For the record, here is the definition of "orthogonality" in the field of programming:

In computer programming, orthogonality in a programming language means that a relatively small set of primitive constructs can be combined in a relatively small number of ways to build the control and data structures of the language.

The Go FAQ mentions this concept:

Another important principle is to keep the concepts orthogonal. Methods can be implemented for any type; structures represent data while interfaces represent abstraction; and so on. Orthogonality makes it easier to understand what happens when things combine.

And here is the definition of "emergent behavior" in the field of physics:

In physics, emergence is used to describe a property, law, or phenomenon which occurs at macroscopic scales (in space or time) but not at microscopic scales, despite the fact that a macroscopic system can be viewed as a very large ensemble of microscopic systems.

An emergent property need not be more complicated than the underlying non-emergent properties which generate it.
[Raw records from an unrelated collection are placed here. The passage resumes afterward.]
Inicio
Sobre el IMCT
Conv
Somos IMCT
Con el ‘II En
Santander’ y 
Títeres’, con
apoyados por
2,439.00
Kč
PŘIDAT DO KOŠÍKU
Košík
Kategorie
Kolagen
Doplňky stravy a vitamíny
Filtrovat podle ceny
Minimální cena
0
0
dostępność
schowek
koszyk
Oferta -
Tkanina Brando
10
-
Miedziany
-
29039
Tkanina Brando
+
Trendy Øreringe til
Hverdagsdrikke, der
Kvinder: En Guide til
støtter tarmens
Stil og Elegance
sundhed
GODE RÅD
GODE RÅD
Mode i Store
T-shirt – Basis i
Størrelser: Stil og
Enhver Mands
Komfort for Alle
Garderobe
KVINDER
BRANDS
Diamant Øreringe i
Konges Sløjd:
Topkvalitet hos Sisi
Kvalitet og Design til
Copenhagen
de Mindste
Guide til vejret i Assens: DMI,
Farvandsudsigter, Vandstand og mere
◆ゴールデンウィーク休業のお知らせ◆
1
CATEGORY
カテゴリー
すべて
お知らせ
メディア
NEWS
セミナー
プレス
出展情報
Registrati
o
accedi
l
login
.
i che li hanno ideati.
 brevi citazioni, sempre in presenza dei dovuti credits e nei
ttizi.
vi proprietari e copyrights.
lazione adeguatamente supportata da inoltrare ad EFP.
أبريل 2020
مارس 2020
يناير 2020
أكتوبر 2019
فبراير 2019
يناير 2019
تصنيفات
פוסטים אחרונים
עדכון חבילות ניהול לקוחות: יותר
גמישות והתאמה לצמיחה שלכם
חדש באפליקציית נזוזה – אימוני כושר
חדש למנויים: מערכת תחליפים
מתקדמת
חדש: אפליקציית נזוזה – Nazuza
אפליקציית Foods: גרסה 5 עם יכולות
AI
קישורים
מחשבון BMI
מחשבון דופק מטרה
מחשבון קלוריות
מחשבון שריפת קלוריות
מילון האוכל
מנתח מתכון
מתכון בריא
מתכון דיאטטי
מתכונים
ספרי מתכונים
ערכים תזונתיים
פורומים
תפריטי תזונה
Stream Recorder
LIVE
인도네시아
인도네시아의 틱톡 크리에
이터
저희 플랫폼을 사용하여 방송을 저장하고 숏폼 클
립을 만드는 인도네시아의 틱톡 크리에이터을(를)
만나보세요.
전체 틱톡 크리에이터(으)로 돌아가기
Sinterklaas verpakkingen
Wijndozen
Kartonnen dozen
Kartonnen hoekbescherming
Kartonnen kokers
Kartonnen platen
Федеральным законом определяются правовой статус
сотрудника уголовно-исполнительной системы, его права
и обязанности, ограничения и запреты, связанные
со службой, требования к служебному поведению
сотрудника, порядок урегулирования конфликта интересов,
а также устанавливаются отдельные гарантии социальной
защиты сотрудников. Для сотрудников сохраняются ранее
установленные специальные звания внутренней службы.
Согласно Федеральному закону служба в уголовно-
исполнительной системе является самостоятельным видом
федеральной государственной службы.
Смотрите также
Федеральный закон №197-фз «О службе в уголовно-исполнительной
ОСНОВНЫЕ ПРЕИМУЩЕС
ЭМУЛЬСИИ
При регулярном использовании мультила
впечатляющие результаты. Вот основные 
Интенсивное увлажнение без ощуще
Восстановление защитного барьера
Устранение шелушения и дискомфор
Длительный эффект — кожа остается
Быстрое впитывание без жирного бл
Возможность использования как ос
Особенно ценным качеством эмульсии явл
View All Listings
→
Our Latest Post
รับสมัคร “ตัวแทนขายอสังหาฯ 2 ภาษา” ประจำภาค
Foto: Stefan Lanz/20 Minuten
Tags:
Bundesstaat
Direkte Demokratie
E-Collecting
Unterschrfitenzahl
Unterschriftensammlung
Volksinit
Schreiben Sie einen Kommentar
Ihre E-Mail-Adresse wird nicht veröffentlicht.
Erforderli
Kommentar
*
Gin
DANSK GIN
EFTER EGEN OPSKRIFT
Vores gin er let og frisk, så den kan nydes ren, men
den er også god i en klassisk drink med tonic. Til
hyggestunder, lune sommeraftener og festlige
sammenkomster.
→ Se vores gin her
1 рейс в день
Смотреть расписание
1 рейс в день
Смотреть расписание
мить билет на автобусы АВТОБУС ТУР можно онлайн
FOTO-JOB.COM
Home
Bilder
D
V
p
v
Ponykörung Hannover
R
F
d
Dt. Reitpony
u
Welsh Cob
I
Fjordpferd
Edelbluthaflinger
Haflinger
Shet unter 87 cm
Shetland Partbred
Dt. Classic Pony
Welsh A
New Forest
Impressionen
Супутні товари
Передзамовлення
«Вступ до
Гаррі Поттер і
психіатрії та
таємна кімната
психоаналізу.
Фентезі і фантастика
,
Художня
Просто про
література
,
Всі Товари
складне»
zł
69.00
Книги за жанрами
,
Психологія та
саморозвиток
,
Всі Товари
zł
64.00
For instance, the laws of thermodynamics are remarkably simple, even if the laws which govern the interactions between component particles are complex. The term emergence in physics is thus used not to signify complexity, but rather to distinguish which laws and concepts apply to macroscopic scales, and which ones apply to microscopic scales.

Even non-programmers can guess the meaning of this phrase because they know the words "emergent" and "behavior". Seems like an apt metaphor to me. I prefer normal words over jargon because it's accessible to newbies.